| Tasks to complete |
a - In the speech recognition post, swap "data_processing" for "collate_batch" and reproduce the part starting with "1. I create" and going on through "label = torch.Tensor(t.text2int(text=label))".
b - Name every empty list that the data processing function in the speech recognition post initializes before its loop.
c - Carry on the speech recognition post from where it stops.

How to use RNN with variable audio signals?

Hi everyone,

I have created a few models using Deep Learning but mostly have worked with images. Unlike with audio, images can be cropped, resized, etc.

So, I was in the process of creating a Speech Recogniton model (for Spanish) as my thesis and I got to do these steps:

  1. This is my dataset, the dataset are of different lengths.

  2. I created spectrograms for each one of them with 128 features, and of course each one has different numbers of frames due to their duration variation.

  3. I created a custom dataset where each data is spectrogram + label:

train_dataset = SpanishSpeechDataSet(csv_file='../input/spanish-single-speaker-speech-dataset/transcript.txt', root_dir='../input/spanish-single-speaker-speech-dataset/', data_type='train')

I did a test and show the spectrogram:

  1. I create a data processing function:
def data_processing(audio_data):

    spectrograms = []
    labels = []
    input_lengths = []
    label_lengths = []
    for (spec,label) in audio_data:
        #The spectrogram is in (128, 407) and (128, 355) for example but later on for padding the function expects (407, 128) and (355, 128). So we need to transpose the matrices.
        t = TextProcessing()
        label = torch.Tensor(t.text2int(text=label))
    spec_pad = torch.nn.utils.rnn.pad_sequence(spectrograms, batch_first=True).unsqueeze(1).transpose(2,3)
    label_pad = torch.nn.utils.rnn.pad_sequence(labels, batch_first=True)
    return spec_pad, label_pad, input_lengths, label_lengths
  1. DataLoader:
data_loader = DataLoader(dataset=train_dataset, batch_size=32,shuffle=True,collate_fn=lambda x: data_processing(x))
  1. Test the size of each:
it = iter(data_loader)
first = next(it)

| Given material |
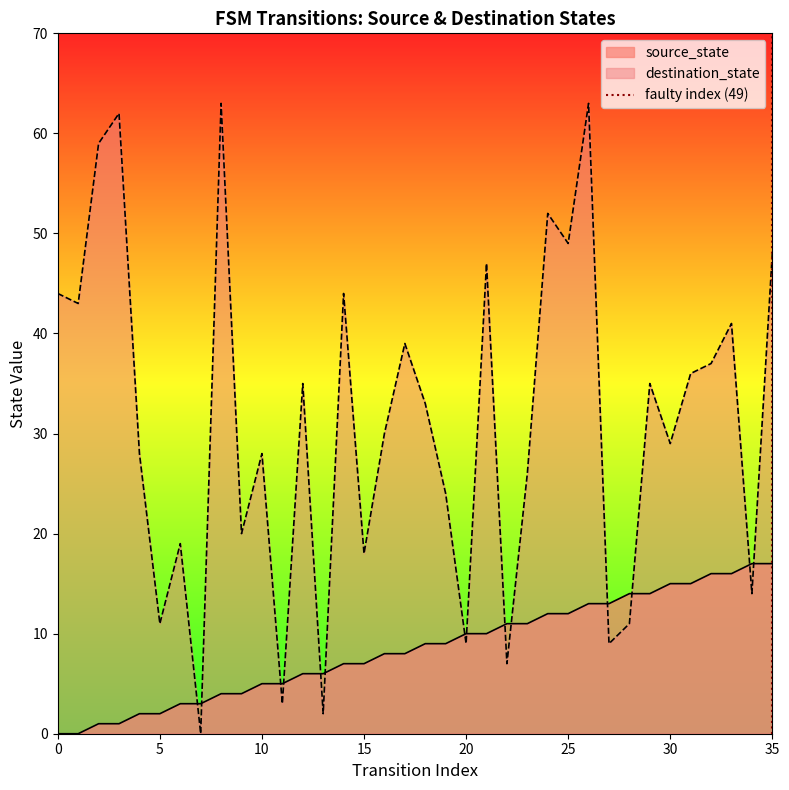

The value of source_state at 20 is 10. True or false?

True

| Per-task answers |
a -
1. I create a data processing function:
def collate_batch(audio_data):

    spectrograms = []
    labels = []
    input_lengths = []
    label_lengths = []
    for (spec,label) in audio_data:
        #The spectrogram is in (128, 407) and (128, 355) for example but later on for padding the function expects (407, 128) and (355, 128). So we need to transpose the matrices.
        t = TextProcessing()
        label = torch.Tensor(t.text2int(text=label))

b - spectrograms, labels, input_lengths, label_lengths

c -
second = next(it)
torch.Size([32, 1, 128, 594])
torch.Size([32, 1, 128, 558])

For each batch, the max size of the batch is different.

  1. Now, my question is if I want to pass these to a RNN, the input size would be 128 (number of features of the spectrogram) or would it be the frames (above case 594 or 558)? I am really confused!


1 Like

In the default setup nn.RNN (as well as e.g. nn.LSTM) expect an input in the shape [seq_len, batch_size, features].
I assume you are working with 128 frequencies and a variable sequence length in the last dimension.
If that’s the case, you could remove dim1, which seems to be an unnecessary channel dimension via input = input.squeeze(1) and permute the inputs afterwards via:

input = input.permute(1, 0, 2)

to get the desired shape of [seq_len, batch_size, features].

You could also specify batch_first=True in the RNN, which would then expect the input in the shape [batch_size, seq_len, features].

1 Like

Hi @ptrblck,

Thank you so much. Your reply was very helpful :slight_smile:

I tried it yesterday but now I am facing issues working with GRU and CTC Loss function, I created another post about this…

Have a nice day!